Empleo improductivo. Este tipo de empleo ocurre cuando el trabajador no aporta ningún valor agregado a través del proceso de producción de un bien o servicio. En este caso, el salario del trabajador debería ser cero. Si no lo es, su remuneración equivale a un subsidio que alguien debe pagar. Aunque ocurre también en la empresa privada, este tipo de empleo es más común en el ámbito público; es el que estimulan muchos “dirigentes”.

 

No sería muy aventurado decir que la mayor parte de los empleados de los ministerios del gobierno caen en esta categoría. Muchos trabajan arduamente, pero producen muy poco o nada. Según McTigue, cuando se inició el proceso de reforma en Nueva Zelanda, en 1984, el Ministerio de Transportes tenía 5,600 empleados. Cuando terminó, solo quedaron 53. El Servicio Forestal pasó de 17,000 empleados a 17. El Ministerio de Obras Públicas pasó de 28,000 (hacían trabajos de construcción e ingeniería) a 1. ¿Y la gente desempleada?

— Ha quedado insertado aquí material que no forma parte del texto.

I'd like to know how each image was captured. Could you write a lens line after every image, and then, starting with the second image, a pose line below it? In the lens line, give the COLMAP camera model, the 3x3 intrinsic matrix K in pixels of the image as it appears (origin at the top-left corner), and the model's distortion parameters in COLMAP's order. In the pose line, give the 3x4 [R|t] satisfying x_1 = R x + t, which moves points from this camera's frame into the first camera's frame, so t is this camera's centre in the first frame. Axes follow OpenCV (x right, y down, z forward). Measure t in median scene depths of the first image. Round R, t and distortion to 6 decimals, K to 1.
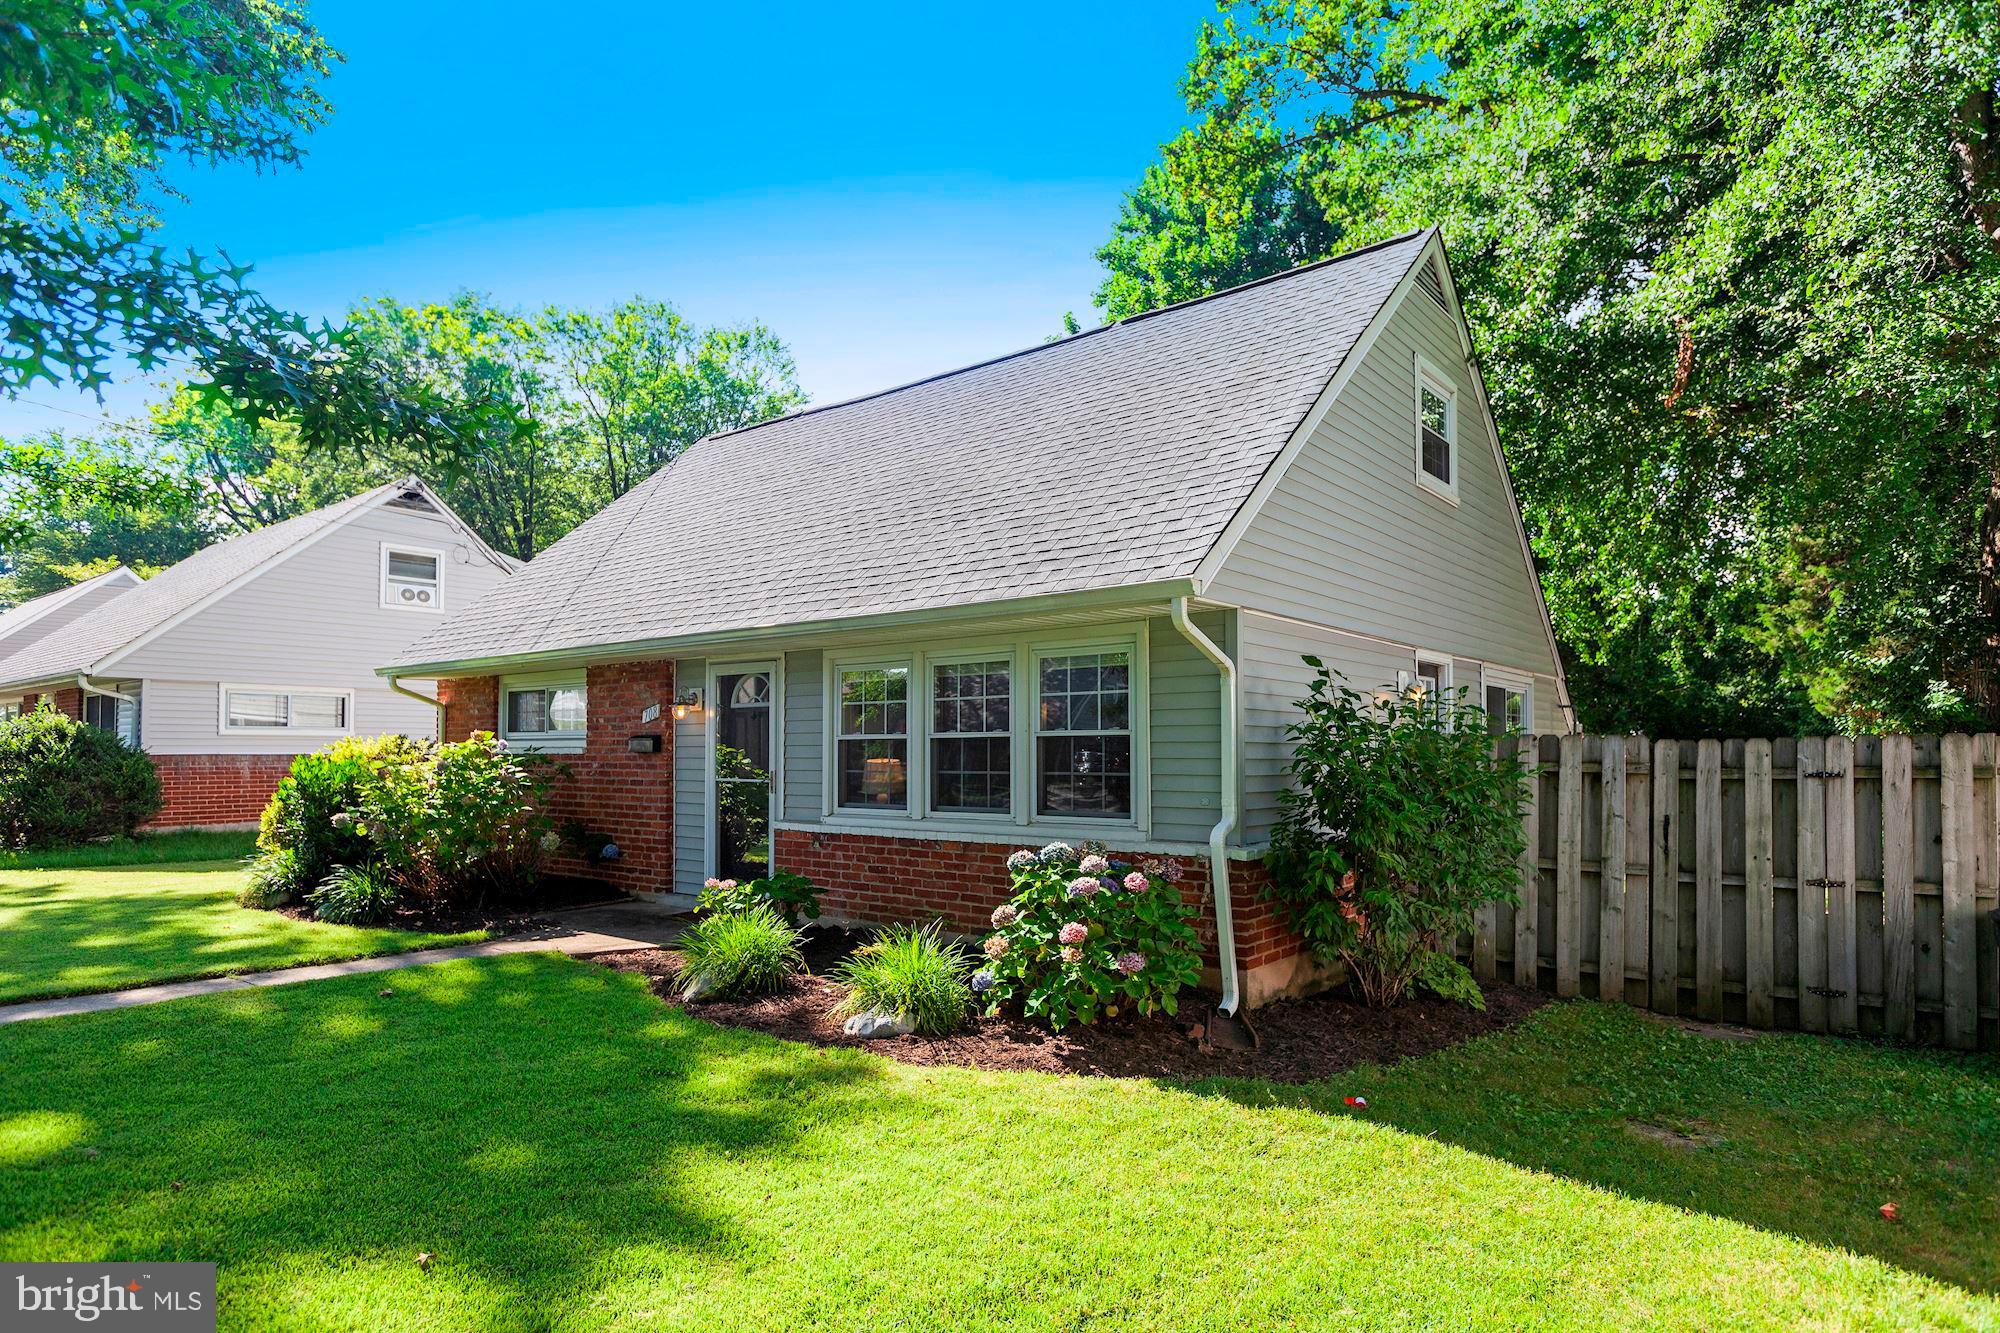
lens RADIAL K [[1141.4, 0, 983.5], [0, 1141.4, 738.4], [0, 0, 1]] dist [-0.001737, -0.000406]
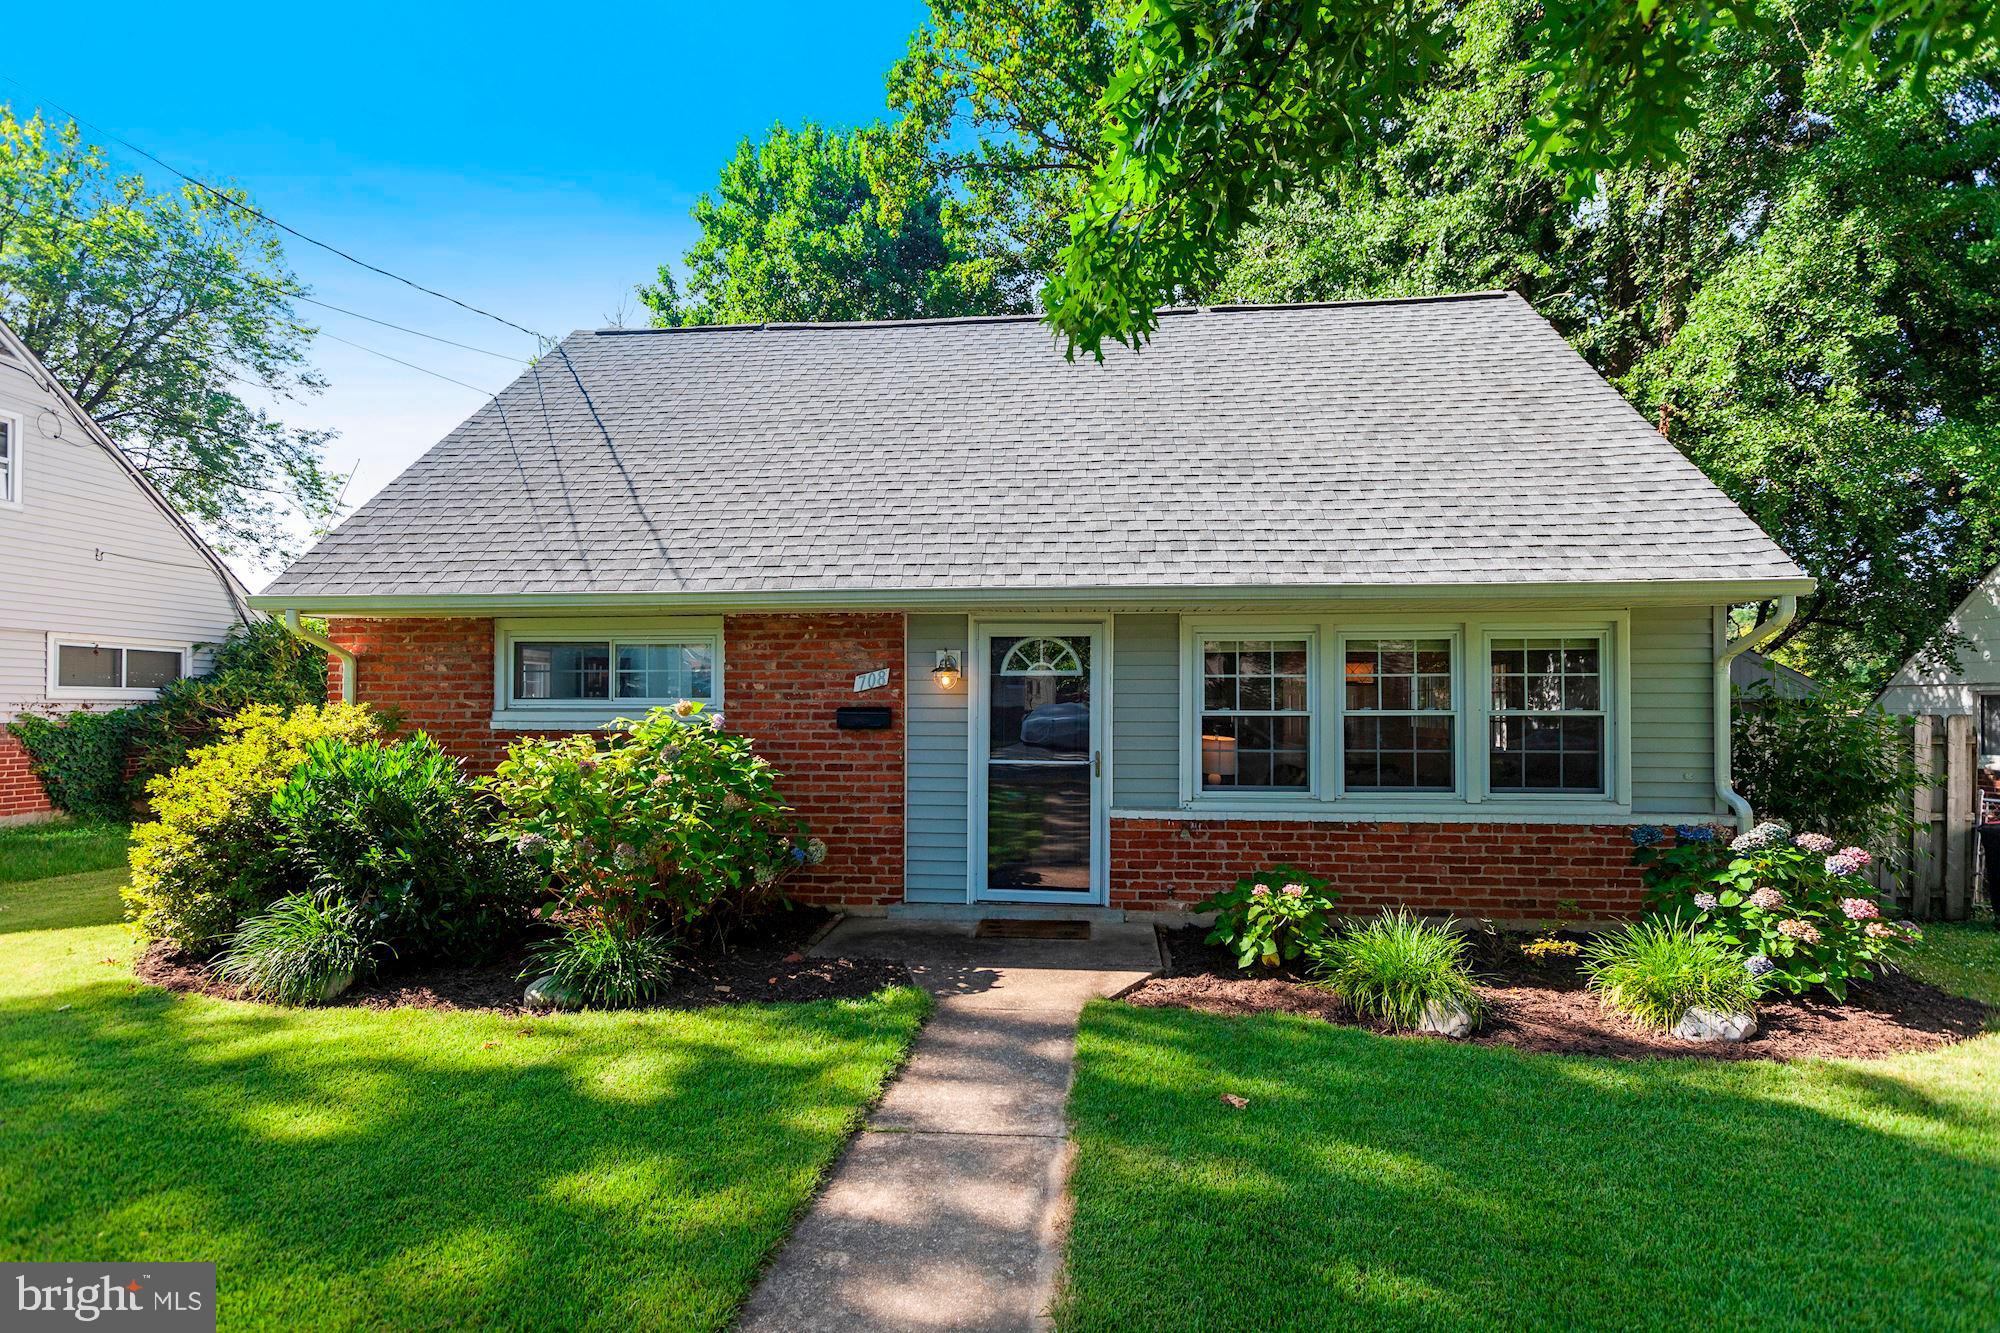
lens RADIAL K [[1018.1, 0, 997.4], [0, 1018.1, 710.7], [0, 0, 1]] dist [-0.003602, -0.000475]
pose [[0.831360, -0.000700, 0.555733, -0.739392], [-0.008360, 0.999870, 0.013766, -0.013232], [-0.555671, -0.016090, 0.831247, 0.441174]]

Bien, dice McTigue. El gobierno dejó de emplearlos, aunque cierto trabajo aún era requerido, solo que se hizo diferente. Cuenta que cuando visitó a algunos de los empleados forestales unos meses después, le dijeron que estaban ganando mucho más de lo que ganaban con el gobierno y que rendían (o producían) un 60 por ciento más. Lo mismo,  dice, sucedió con los ex empleados de otras agencias.

 

Empleo destructivo. Este tipo de empleo ocurre cuando en lugar de añadir valor, el trabajador lo destruye. Equivale a pagarle a alguien para demoler un edificio nuevo y perfecto. En el ámbito privado, este tipo de empleo ocurre debido a intervenciones gubernamentales. Supongamos que el arroz se puede importar a $200/tm; pero los insumos para producirlo cuestan $250. Si, mediante barreras comerciales, el gobierno obligara la producción local de arroz, se generaría empleo del tipo destructivo, y la remuneración debería ser negativa. En el ámbito público, este tipo de empleo resulta cuando el “funcionario” obstruye la creación de riqueza mediante intervenciones, regulaciones y restricciones innecesarias.